Leaning Into Grace: surrendering to God’s way & revealing my word for 2022
Do you ever feel like you’re missing out?
Like you only have a certain amount of time to accomplish everything you want to before time runs out?
I’ve had that nagging feeling lately as 2022 draws near. This silent sense of anxiety simmering under the surface of my heart and mind.
I sat down yesterday afternoon to fill out my 2022 Horacio Printing planner. It’s my favorite planner for a number of reasons, one of them being because it’s not just a planner. It doesn’t just get you to think about your professional goals, but it challenges you to evaluate every part of who you are and all areas of your life.
My favorite thing about the planner though is that it always points to Jesus. It encourages you to dream with Jesus and move forward with your goals, visions, and rhythms in Jesus. In fact, the verse this year in the opening pages of the planner is John 15:4, “Remain in me, as I also remain in you. No branch can bear fruit by itself; it must remain in the vine. Neither can you bear fruit unless you remain in me.”
Goal planning has never really been my thing up until about a year ago when I decided to purchase my first Horacio planner. There was a sort of excitement and anticipation that came with learning how to dream with God.
As 2021 unfolded – and big changes began to happen – some of those goals got accomplished, while others kind of fell to the wayside of life.
We sold our house, moved in with my parents for a time, bought a new house, and struggled to adjust to the realities of being newbies in a new city. Some other things were unearthed throughout the process and towards the latter half of the year, which only pushed some of those goals and dreams for 2021 even further from my mind.
The Lord Chooses Your Steps
So, as I sat down yesterday to plan out 2022, I approached it with a bit of anxiety, but also with a bit of something like surrender. Which also gave me anxiety. For those who know me, and for those who don’t, I tend to be a little bit of a control freak.
Planning out a course of action and putting my dreams and goals down on a piece of paper is something I can get behind! But the actual real-life part? The in-between, unforeseen, can’t really fill in the blanks because you don’t know what the answers are yet, part? Yeah, I don’t like that so much.
I like the comfort and stability of having a plan. But 2020 and 2021 both taught me that everything in life almost always does not go according to plan.
As I sat there with pen in hand with my planner sprawled out in front of me, writing out Scripture verses to combat a few fears I want to tackle this year, I realized that perhaps life not going according to plan isn’t always a bad thing. After all, Proverbs 16:9 reminds us that while we plan, God orchestrates, “Within your heart, you can make plans for your future, but the Lord chooses the steps you take to get there.” (TPT)

• _WORK TO COMPLETE_:
A - In the first block of rows, copy word for word everything from the line with "water delivered by water trucks, as" to the line with "with integrated speakers", and leave out the picture markers.
B - Write the next part of the blog post about planning for 2022, picking up after its last sentence.

• _SUPPLIED DATA_:
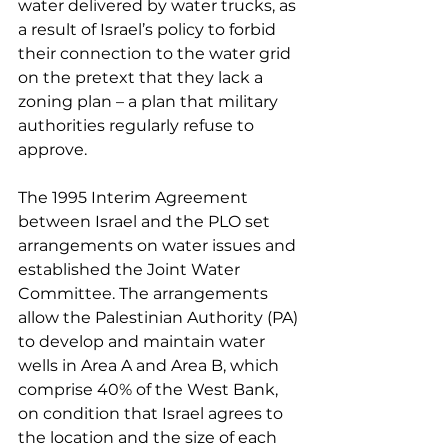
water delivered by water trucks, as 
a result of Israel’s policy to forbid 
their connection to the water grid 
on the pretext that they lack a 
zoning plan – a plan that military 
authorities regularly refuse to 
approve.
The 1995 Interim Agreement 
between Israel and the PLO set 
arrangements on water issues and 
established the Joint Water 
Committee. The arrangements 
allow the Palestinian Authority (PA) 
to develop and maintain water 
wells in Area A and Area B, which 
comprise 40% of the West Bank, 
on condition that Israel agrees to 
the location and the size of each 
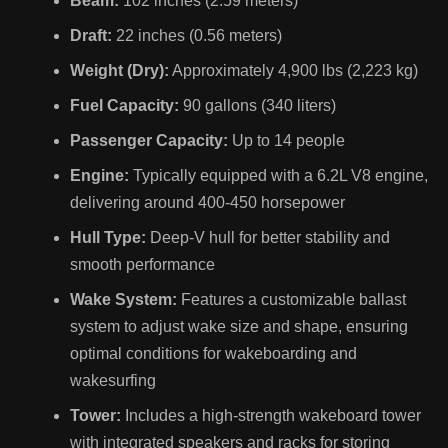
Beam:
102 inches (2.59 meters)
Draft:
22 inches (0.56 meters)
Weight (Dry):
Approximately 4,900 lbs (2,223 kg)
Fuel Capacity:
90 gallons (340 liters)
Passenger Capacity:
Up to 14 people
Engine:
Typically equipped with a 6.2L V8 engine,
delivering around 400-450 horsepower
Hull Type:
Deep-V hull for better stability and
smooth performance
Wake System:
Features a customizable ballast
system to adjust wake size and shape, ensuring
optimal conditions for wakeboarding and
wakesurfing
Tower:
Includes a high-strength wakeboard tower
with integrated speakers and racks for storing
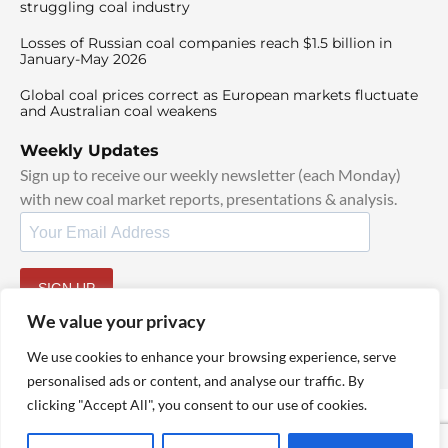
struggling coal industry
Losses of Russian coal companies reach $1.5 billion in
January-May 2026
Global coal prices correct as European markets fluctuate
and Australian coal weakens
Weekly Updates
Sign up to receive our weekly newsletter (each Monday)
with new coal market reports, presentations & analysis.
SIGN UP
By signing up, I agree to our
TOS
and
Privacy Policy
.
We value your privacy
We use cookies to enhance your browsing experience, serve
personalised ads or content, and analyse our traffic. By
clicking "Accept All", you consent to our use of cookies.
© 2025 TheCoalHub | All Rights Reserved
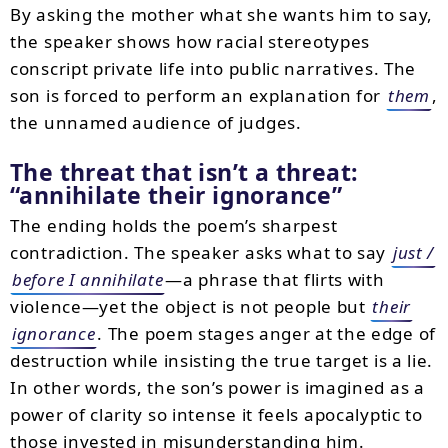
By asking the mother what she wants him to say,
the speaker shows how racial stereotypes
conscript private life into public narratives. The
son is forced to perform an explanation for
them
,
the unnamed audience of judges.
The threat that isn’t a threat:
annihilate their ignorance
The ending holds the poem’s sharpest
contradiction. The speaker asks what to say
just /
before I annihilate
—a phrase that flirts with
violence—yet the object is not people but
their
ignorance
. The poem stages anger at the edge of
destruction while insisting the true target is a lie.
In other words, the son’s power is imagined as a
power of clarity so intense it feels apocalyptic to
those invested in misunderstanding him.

* * *

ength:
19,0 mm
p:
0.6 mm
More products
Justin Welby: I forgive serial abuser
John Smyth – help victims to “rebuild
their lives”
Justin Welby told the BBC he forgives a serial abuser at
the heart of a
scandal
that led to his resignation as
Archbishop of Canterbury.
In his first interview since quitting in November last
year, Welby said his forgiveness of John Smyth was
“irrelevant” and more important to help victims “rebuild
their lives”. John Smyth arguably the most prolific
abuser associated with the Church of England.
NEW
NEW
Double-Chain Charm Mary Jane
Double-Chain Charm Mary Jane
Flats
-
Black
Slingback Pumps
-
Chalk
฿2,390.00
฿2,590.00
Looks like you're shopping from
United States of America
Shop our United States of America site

• _RESPONSES PER TASK_:
A -
water delivered by water trucks, as 
a result of Israel’s policy to forbid 
their connection to the water grid 
on the pretext that they lack a 
zoning plan – a plan that military 
authorities regularly refuse to 
approve.
The 1995 Interim Agreement 
between Israel and the PLO set 
arrangements on water issues and 
established the Joint Water 
Committee. The arrangements 
allow the Palestinian Authority (PA) 
to develop and maintain water 
wells in Area A and Area B, which 
comprise 40% of the West Bank, 
on condition that Israel agrees to 
the location and the size of each 
Beam:
102 inches (2.59 meters)
Draft:
22 inches (0.56 meters)
Weight (Dry):
Approximately 4,900 lbs (2,223 kg)
Fuel Capacity:
90 gallons (340 liters)
Passenger Capacity:
Up to 14 people
Engine:
Typically equipped with a 6.2L V8 engine,
delivering around 400-450 horsepower
Hull Type:
Deep-V hull for better stability and
smooth performance
Wake System:
Features a customizable ballast
system to adjust wake size and shape, ensuring
optimal conditions for wakeboarding and
wakesurfing
Tower:
Includes a high-strength wakeboard tower
with integrated speakers and racks for storing

B -
I’m called to have a plan, I think planning is wise and that God created us with longings and desires and dreams and we were meant to pursue them and put them into action.
But this year, instead of running headfirst into 2022, I want to lean into Christ.
A Heart Surrendered
I want to lean into the new year with a heart surrendered – no matter how scary that might be – because the reality is, I am not in total control. Remaining under the delusion that I am causes me to miss all the ways in which God is moving right now. It causes me to miss out on what He’s trying to teach me through the unexpected, and what He wants to give me in the unforeseen.
Because there are gifts to unwrap even in the detours of life.
The anxiety I feel about not having enough time, about missing out on what I want, is nothing but a lie. It’s self-focused, and misconstrued because the truth is if I’m remaining in Christ – abiding in Him – then wherever I end up is exactly where I’m supposed to be because He’s with me.
And whatever I’m doing, as long as I’m doing it with Jesus, is exactly what I’m supposed to be doing. Even if it’s not where I thought I would end up, or what I thought I wanted, it will be good because God’s heart is good and He wants good things for me.
With all of this in mind, I want to lean into the new year with grace.
My Word for 2022
Which is why I chose grace as my word for 2022. Admittedly, I fought against it at first. It might sound silly, but the word makes me uncomfortable. The idea of grace irks me because it’s something I’ve never really figured out how to receive fully.
I’m saved, and I know that the only way to salvation is through Jesus and the price He paid on the cross at Calvary. I know that it’s by His grace alone that I am saved. But if I’m truly honest with myself and you, do I believe grace?
I know it to be true, but have I received it?
And a better question yet is, do I live as if I believe in the grace of God?
If I truly sit down to search my heart and reflect, the way I treat myself and talk to myself doesn’t testify to grace. The way I respond in anger to my husband or frustration to those who fail doesn’t testify to grace. The way I compare myself, judge myself and others, battle jealousy, and shame myself for doing all of it does not testify to grace.
The way I respond to the unforeseen and uncertain doesn’t testify to grace, and believing that I’ve somehow run out of time, or have some kind of time limit leaves absolutely no room for grace.
Because a huge foundation of grace is believing the best about God even when facing the worst. It’s believing that even at my absolute worst, God still calls me His. Even in the middle of massive failures, hurts, hangups, and – you guessed it – the unexpected parts of life.
Learning to Receive Grace
Learning to receive grace means learning how to be gentle, compassionate, kind, and humble – not just with others, but with myself, too.
Learning how to receive grace requires a fair amount of surrender, which if you recall me telling you earlier, gives me anxiety. Because surrender is an open admission that this life really isn’t mine, but His. And surrender is an invitation to God to take me by the hand and lead me in His way, and not my own.
It’s accepting that while I make my plans, God really is the One who establishes my steps and decides how I get there and when.
And I’m going to need a whole lot of grace for that.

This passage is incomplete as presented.